Harold & Kumar Go To White Castle

"Harold & Kumar Go To White Castle" (Danny Leiner, 2004)
Harold (John Cho) and Kumar (Kal Penn) are a couple of overachieving stoners who really have the munchies – and they want White Castle. In the course of their very crazy, very wild night to acquire said foodstuff, they encounter a backwoods redneck named Freakshow (Christopher Meloni, having the time of his life), are forced to perform surgery, get attacked by a raccoon, smoke weed with a leopard, and have an encounter with a comically exaggerated version of Neil Patrick Harris.
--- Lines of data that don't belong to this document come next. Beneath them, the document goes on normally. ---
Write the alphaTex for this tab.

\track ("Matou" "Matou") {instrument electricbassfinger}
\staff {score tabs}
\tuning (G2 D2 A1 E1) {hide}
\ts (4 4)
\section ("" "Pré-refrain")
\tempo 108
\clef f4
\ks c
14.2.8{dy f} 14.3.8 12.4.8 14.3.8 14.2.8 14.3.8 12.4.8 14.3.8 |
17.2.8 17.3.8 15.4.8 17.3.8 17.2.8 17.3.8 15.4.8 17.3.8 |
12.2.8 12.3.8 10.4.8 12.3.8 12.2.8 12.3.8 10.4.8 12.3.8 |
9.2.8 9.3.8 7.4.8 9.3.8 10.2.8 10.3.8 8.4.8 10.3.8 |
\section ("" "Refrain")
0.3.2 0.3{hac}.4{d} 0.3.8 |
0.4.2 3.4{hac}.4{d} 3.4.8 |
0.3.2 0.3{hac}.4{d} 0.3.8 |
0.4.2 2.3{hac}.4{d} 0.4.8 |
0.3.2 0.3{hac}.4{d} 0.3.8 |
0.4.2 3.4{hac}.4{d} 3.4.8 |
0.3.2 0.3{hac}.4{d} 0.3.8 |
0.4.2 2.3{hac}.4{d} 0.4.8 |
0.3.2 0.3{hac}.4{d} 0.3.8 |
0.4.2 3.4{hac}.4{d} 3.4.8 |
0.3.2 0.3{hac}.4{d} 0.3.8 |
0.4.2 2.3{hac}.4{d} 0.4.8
While it's probably never going to enter the National Registry of preserved films,  "Harold & Kumar Go To White Castle" is a ball of fun, and goes to some very unexpected places, crafting a lovingly rude homage to late-night aimlessness, coming across as equal parts "Dazed and Confused" and back issues of Mad Magazine and the National Lampoon. Penn and Cho, too, make surprisingly solid heroes, like Hope and Crosby lost in a cloud of marijuana smoke.   

Night On Earth

"Night On Earth" (Jim Jarmusch, 1991)
An international portmanteau, bringing together a great cast working their cinematic passports, there probably few films that will take as many places in just a couple of hours, like Jim Jarmusch's "Night On Earth." Following five cabbies and their passengers -- Winona Ryder driving movie agent Gena Rowlands in L.A.; Armin Muller-Stahl driving Giancarlo Esposito and Rosie Perez in NYC; Isaach De Bankolé driving Beatrice Dalle in Paris; Roberto Benigni driving Paolo Bonacelli in Rome and Matti Pellonpaa driving Kari Vaananen, Sakari Kuosmanen and Tomi Slamela in Helsinki -- at the same point in time, the film motors unvenly with the opening L.A. portion, but shifts into an easy gear for the rest of the running time. The warm and funny New York section is caried by the easy charm of Esposito and Perez, while the genuinely hilarious Rome segment reunites Benigni with Jarmsuch (they paired on "Strangers In Paradise"), with the comic actor in top form. There is a romance and poetry to watching life and the city race by through the windows of a cab (or any car really) that Jarmusch perfectly captures, and the entire effort is aided by songs from Tom Waits. While perhaps not as discussed or admired as other Jarmusch movies, and maybe not as wild as the others on this list, it's no less special, and few nighttime journeys are as memorable as this.